The 2009 series changed his personality even more to make him even less violent. It didn’t sit well with fans and had 52 episodes.

Dennis came back in 2013 with a new show more fitting his original personality. He got his first CGI animated show called Dennis and Gnasher Unleashed in 2017.

The UK Dennis has appeared in other mediums as well. He rode the Menace-Mobile in the PB game Beantown Racing, was a non-playable character in the iPhone game Dennis and Gnasher: Blast in Beantown, and appeared at the Chessington World of Adventures theme park from 1991-201. There was even a musical about him pitched in 2015, but it hasn’t been finished yet.

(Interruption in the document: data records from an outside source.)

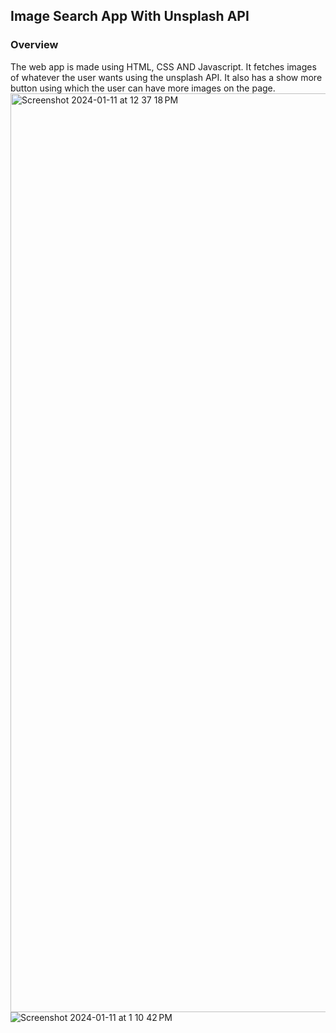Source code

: ## Image Search App With Unsplash API
### Overview
The web app is made using HTML, CSS AND Javascript. It fetches images of whatever the user wants using the unsplash API. It also has a show more button using which the user can have more images on the page.
<img width="1470" alt="Screenshot 2024-01-11 at 12 37 18 PM" src="https://github.com/ishtmeetarora11/Image-Search-App/assets/52124195/0298733f-1daf-4d73-bf80-9974aee781e6">
![Screenshot 2024-01-11 at 1 10 42 PM](https://github.com/ishtmeetarora11/Image-Search-App/assets/52124195/1ce179c4-aab8-44d0-b389-2c989f22a393)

Other Strange Facts About Dennis the Menace

It’s rumored that Hank got inspired to create the Dennis strip after a bit of mischief from his own children. His first wife Alice told him that their son Dennis had thrown fecal matter all over his room. She yelled out “your son is a menace,” and the rest was history.

The effect on his actual son wasn’t as positive. He says he regrets naming the character after him because it was “confusing” for the boy. They became estranged until his Hank’s death on June 1, 2001.

Hank wasn’t the type to let anyone, even his own family, dictate what went into his comics. He followed along with Charles Schulz in the tradition of cartoonists who attempted to put a black character in his cartoon.

The problem was that, while he attempted to deliver a positive message, the character, known as Jackson, was considered stereotypical. He even had Dennis claim to have a “race problem” with him because he could run faster.

Protesters from St. Lewis threw rocks at the windows of newspapers that sold the strip, and crowds complained in Detroit and Little Rock. He eventually retired Jackson and formally apologized.

Another thing that Hank had in common with other cartoonists was that his strips were collected into a paperback book. The difference was that he didn’t like the way they looked and took them off the market by 1986.

Jay North did have a successful career after the show. He provided the voice for teenage Bamm-Bamm in The Pebbles and Bamm-Bamm Show and Prince Turhan on The Bannan Splits Adventure Hour. He released 2 albums in 1960 and 2 recorded episodes in 1967.

He even started an organization with Paul Peterson called A Minor Consideration to counsel child actors. Like many others, he was the victim of a death hoax in 1988. His mother was told that his body had been found, but that was proven to be untrue.

Unfortunately, the news about the death of Joseph Kearns, the original Mr. Wilson, was true. He suffered a cerebral hemorrhage in 1962 after filming the show’s 100th episode. He was replaced by Gale Gordon who played Mr. Wilson’s brother until the show ended in 1963.

Dennis’ Legacy

Dennis may have been a menace, but he did have one major positive impact on history. He helped fight the Cold War when Hank and his wife went on a “humor exchange program” to Russia. For a short time, he wrote strips that critiqued Communist regimes for a short time.

The impact of Dennis on popular society can’t be denied. The Dennis the Menace Playground was erected in Montogmery, California in 1986. It features a 3-foot-tall statue of the character that was stolen in 2006. It’s never been found to this day.

Hank Ketcham was even made the honorary mayor of Witchita, Kansas. That’s where most fans believe the comic was set.